__What you are asked to do__: Range to output from the entries below: the line containing "Colorado (permitless carry, at least 21 years old)" through the line containing "Idaho (permitless carry, at". Set it down exactly, ends included, nothing else.

(Stored data entries)
BEGIN
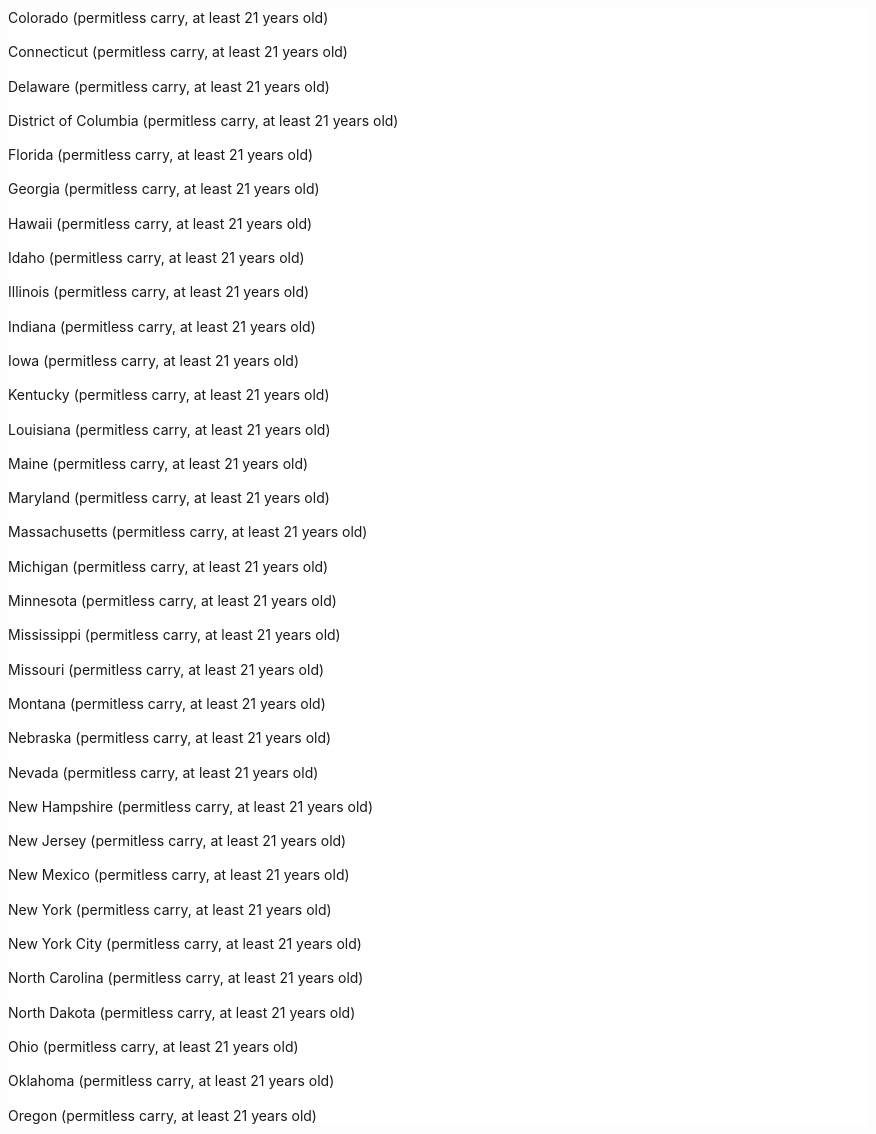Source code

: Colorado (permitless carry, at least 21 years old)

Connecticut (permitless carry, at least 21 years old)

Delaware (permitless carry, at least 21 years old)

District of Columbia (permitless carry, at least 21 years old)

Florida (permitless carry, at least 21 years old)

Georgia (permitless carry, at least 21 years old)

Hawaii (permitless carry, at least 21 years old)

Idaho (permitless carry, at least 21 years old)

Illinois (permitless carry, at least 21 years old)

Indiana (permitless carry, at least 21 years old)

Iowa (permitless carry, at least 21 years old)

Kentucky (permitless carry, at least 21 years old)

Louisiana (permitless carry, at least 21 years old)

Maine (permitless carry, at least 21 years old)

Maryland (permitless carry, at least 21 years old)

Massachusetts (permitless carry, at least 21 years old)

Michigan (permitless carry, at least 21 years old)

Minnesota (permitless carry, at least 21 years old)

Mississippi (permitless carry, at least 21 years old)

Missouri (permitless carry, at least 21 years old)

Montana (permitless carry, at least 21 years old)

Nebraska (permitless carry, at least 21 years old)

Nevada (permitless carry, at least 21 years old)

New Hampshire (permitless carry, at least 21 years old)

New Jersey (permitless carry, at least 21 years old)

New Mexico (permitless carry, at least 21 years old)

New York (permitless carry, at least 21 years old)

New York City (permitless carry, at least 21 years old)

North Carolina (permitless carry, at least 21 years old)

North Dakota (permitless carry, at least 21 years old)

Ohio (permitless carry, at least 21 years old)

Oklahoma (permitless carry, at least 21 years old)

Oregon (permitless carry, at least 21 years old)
END
BEGIN
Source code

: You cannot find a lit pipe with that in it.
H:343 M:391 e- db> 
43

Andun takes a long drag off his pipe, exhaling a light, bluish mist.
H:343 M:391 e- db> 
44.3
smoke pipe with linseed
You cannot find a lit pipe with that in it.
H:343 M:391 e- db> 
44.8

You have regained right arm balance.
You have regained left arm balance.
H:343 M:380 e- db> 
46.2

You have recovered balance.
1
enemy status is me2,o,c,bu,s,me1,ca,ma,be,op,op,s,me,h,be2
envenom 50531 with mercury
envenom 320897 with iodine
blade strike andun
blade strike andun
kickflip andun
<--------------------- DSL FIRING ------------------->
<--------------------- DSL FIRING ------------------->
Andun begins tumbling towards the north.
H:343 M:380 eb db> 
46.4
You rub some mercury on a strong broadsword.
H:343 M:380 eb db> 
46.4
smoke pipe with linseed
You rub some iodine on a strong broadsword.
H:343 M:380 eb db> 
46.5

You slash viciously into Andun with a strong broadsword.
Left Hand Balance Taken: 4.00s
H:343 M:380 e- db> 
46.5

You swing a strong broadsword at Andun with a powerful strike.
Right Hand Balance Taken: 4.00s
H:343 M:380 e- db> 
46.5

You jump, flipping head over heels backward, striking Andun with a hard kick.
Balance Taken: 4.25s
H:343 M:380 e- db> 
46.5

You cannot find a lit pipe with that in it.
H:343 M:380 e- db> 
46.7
END
__Solution__:
: Colorado (permitless carry, at least 21 years old)

Connecticut (permitless carry, at least 21 years old)

Delaware (permitless carry, at least 21 years old)

District of Columbia (permitless carry, at least 21 years old)

Florida (permitless carry, at least 21 years old)

Georgia (permitless carry, at least 21 years old)

Hawaii (permitless carry, at least 21 years old)

Idaho (permitless carry, at least 21 years old)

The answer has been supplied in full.